Wednesday 5 May 2010

Find of the Week (9)

This ‘find of the week’ deals with the library itself, well the 1922 catalogue. I had spent an afternoon looking for some old photographs and came across a set of the library interior from the 1950’s. The first photograph that caught my eye was one of the large indicator panels. The panels were located where our learning suite and reference sections are now situated. The large panels held records for each book in the library, they had blue and red indicators to inform customers which books were in stock or on loan.
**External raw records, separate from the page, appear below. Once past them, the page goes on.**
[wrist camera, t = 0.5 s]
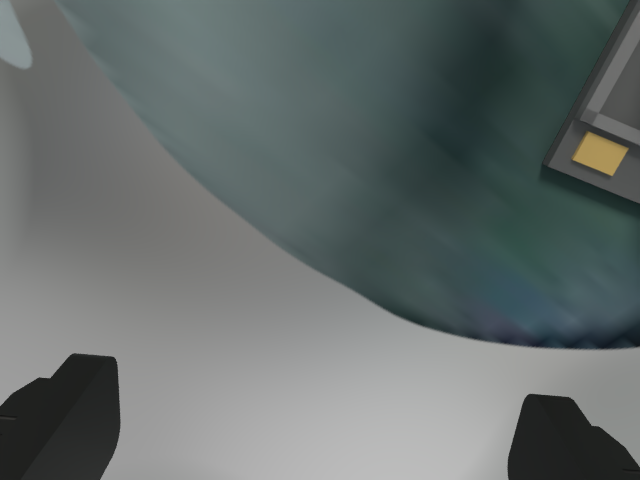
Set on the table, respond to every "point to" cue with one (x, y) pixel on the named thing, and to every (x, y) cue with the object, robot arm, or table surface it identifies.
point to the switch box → (607, 117)
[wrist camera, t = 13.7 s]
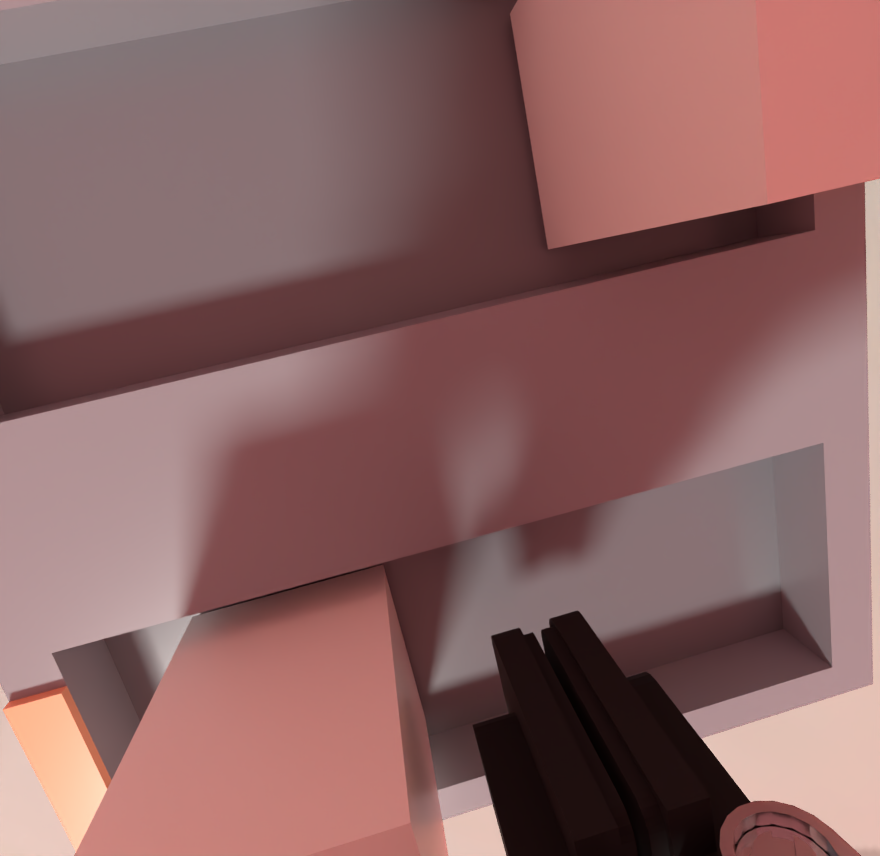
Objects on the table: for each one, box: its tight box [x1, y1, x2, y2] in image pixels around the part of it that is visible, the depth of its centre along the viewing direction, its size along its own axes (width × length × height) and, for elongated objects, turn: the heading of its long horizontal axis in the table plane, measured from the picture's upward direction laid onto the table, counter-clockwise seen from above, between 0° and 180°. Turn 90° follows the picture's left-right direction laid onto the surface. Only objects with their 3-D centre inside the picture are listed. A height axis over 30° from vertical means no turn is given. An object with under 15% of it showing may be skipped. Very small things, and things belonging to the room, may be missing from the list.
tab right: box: [74, 565, 448, 856], centre depth 9 cm, size 4×4×6 cm
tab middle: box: [510, 0, 880, 249], centre depth 7 cm, size 4×4×6 cm
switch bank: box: [0, 0, 873, 851], centre depth 10 cm, size 26×18×4 cm
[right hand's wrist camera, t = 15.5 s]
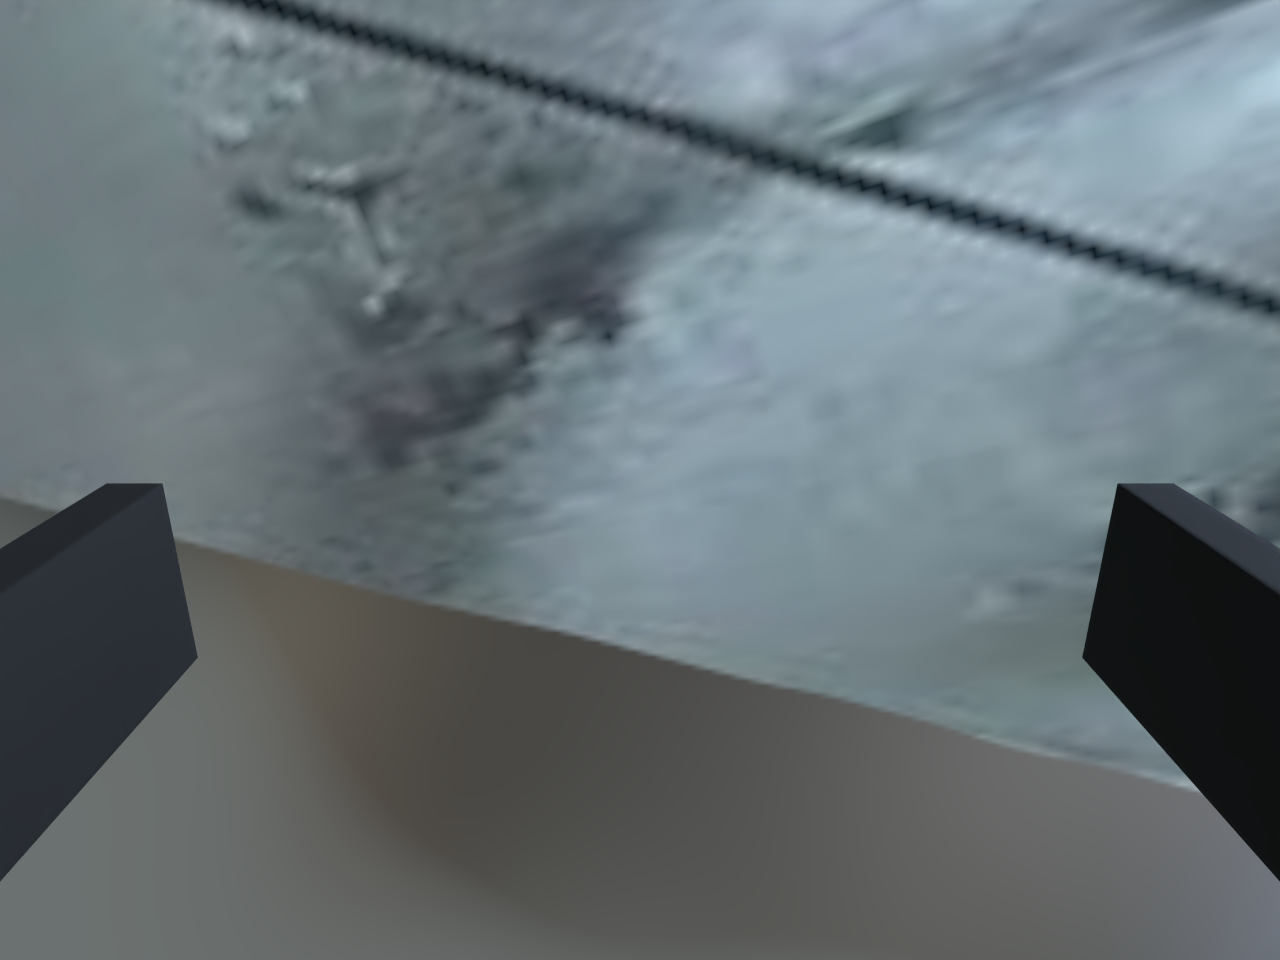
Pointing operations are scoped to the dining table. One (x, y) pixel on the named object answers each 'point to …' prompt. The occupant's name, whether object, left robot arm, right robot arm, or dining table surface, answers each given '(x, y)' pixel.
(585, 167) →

The boards made it look more like a ticket office than a library, due to the fact that all of the stock was located behind the counter on stacks.
©West Dunbartonshire Libraries

I don’t have the actual catalogues from the 1950’s but I do have the 1922 edition where the arrangement of the catalogue was known as the ‘dictionary catalogue’. This edition of the catalogue had 7,987 entries. Each book was entered in alphabetical sequence under the author’s name, its subject, and, where distinctive its title. Fiction however was only added under the author.
An example from the catalogue;
Austen (Jane) – Persuasion …….E.W……F2277
Australia. Hill (R. and F.) What we saw in Australia, 1875……B1979
The E.W. after the Austen title is an abbreviation for Eminent Women Series and the number before each book number is one of the seven main classes;


A – Philosophy and Theology
B – History, Travel and Biography
C – Law, Politics and Economics
D – Science and Art
E – Poetry & Drama
F – Prose Fiction
G- Language and Literary Miscellany

The catalogue also had 25 abbreviations listed and a separate section at the back for the local collection. The actual book itself is bound in hardback and fits the hand, a little like a modern e-reader, nice size. The interest for me though isn’t the actual arrangement of the catalogue but the ‘local studies’ collection mentioned within. I’m sure some of the local studies books I use as reference tools, are the ones mentioned in this catalogue. Thankfully due to these titles being closed access they have been preserved well.